::: DATA PROVIDED
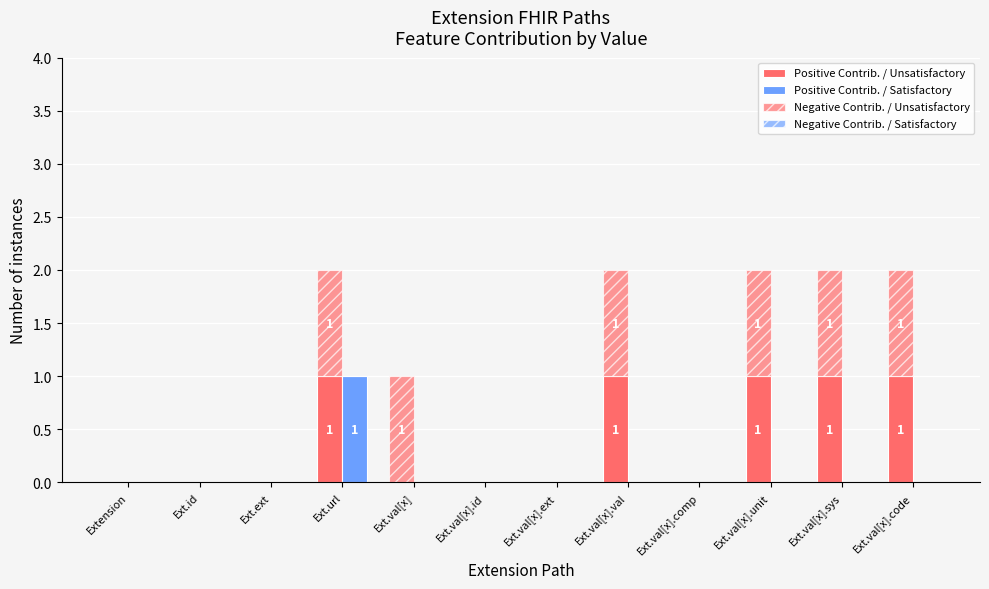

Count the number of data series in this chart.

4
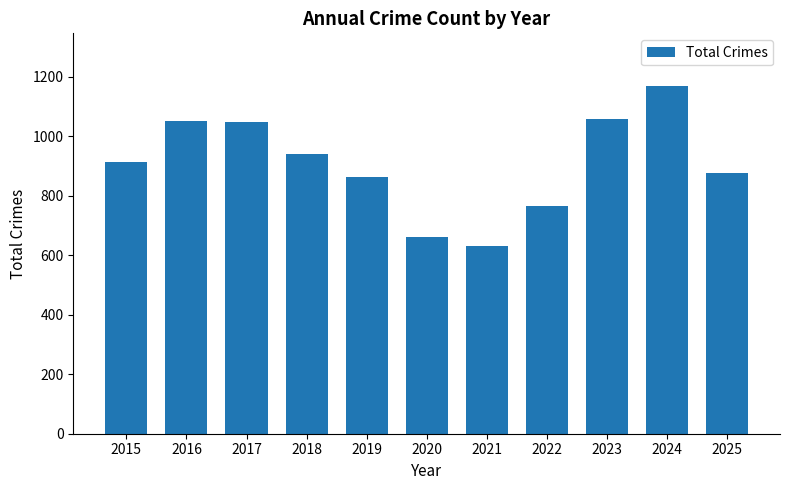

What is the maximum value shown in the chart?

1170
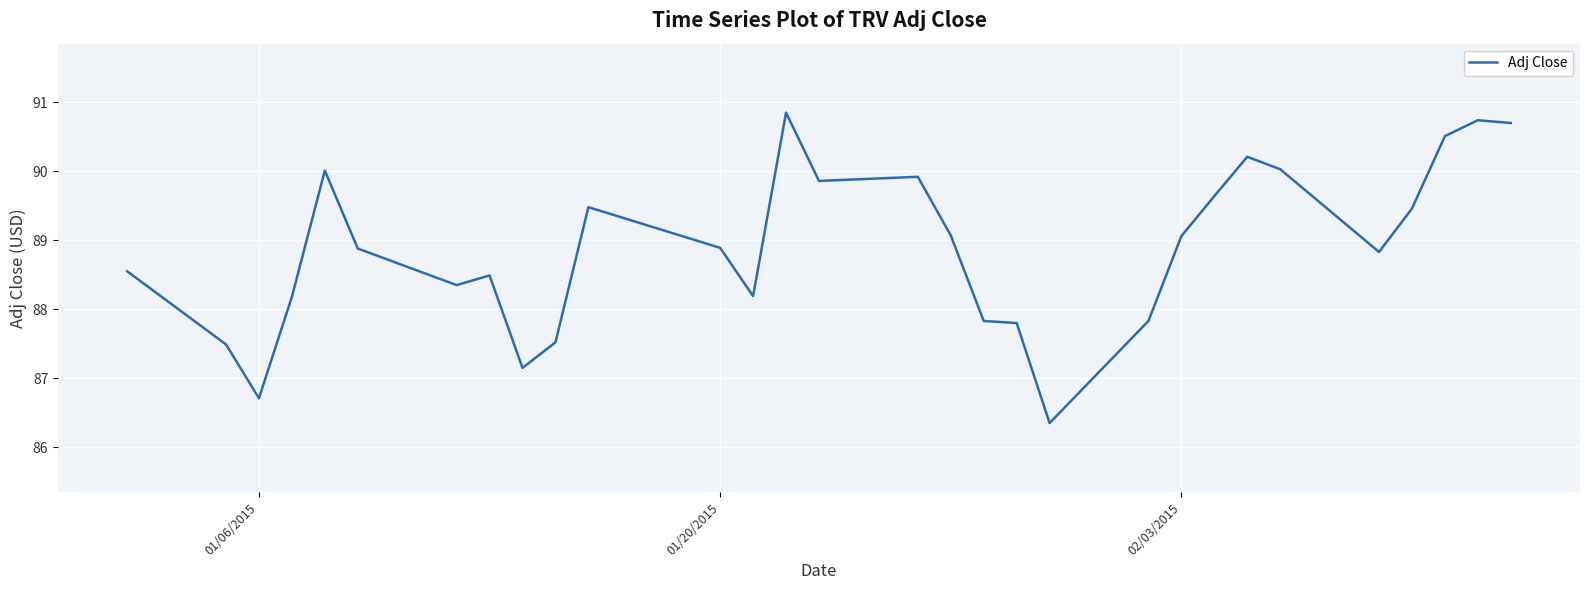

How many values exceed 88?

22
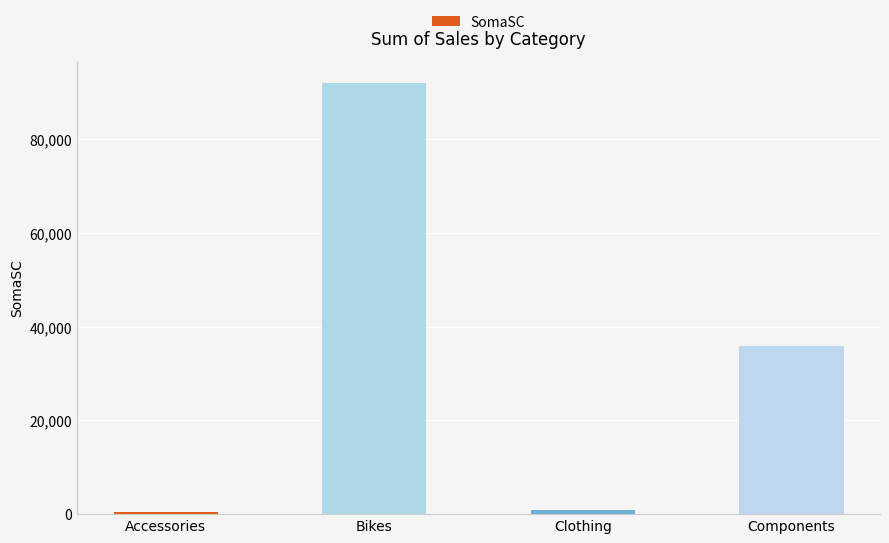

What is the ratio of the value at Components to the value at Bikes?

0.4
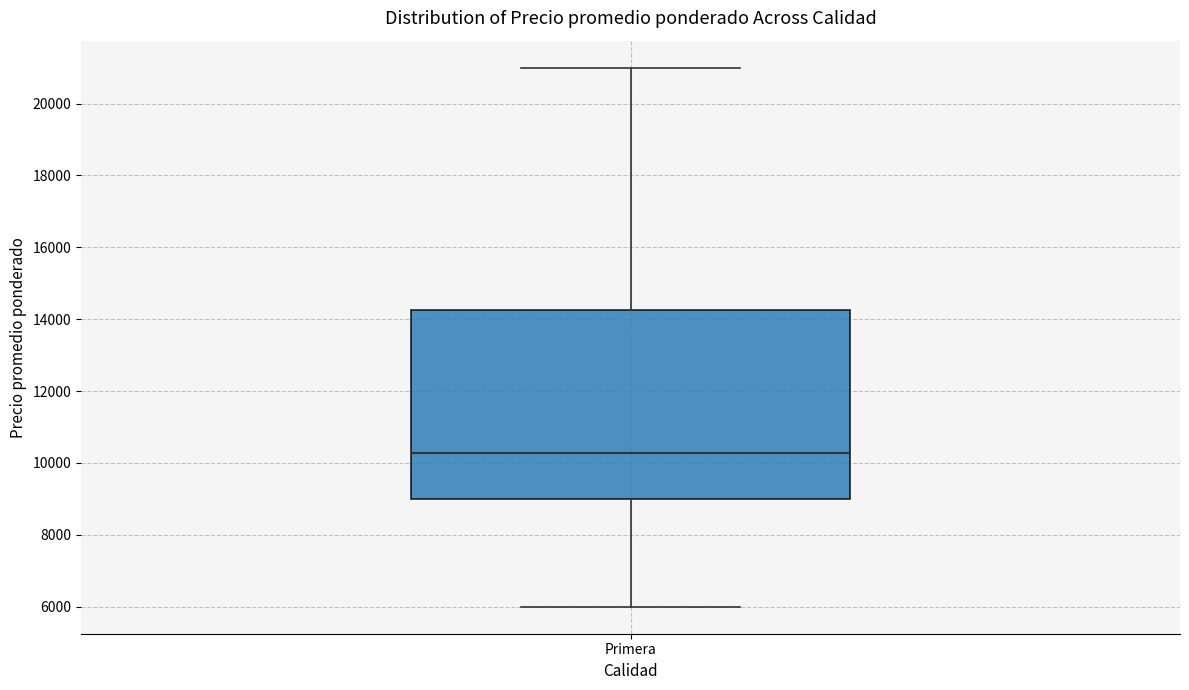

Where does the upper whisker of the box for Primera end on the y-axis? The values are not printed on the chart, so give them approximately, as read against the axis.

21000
::::::
● **TASK DIRECTIONS**:
Please copy the material above word for word, leaving out the pictures.

● **SOLUTION**:
Count the number of data series in this chart.

4

What is the maximum value shown in the chart?

1170

How many values exceed 88?

22

What is the ratio of the value at Components to the value at Bikes?

0.4

Where does the upper whisker of the box for Primera end on the y-axis? The values are not printed on the chart, so give them approximately, as read against the axis.

21000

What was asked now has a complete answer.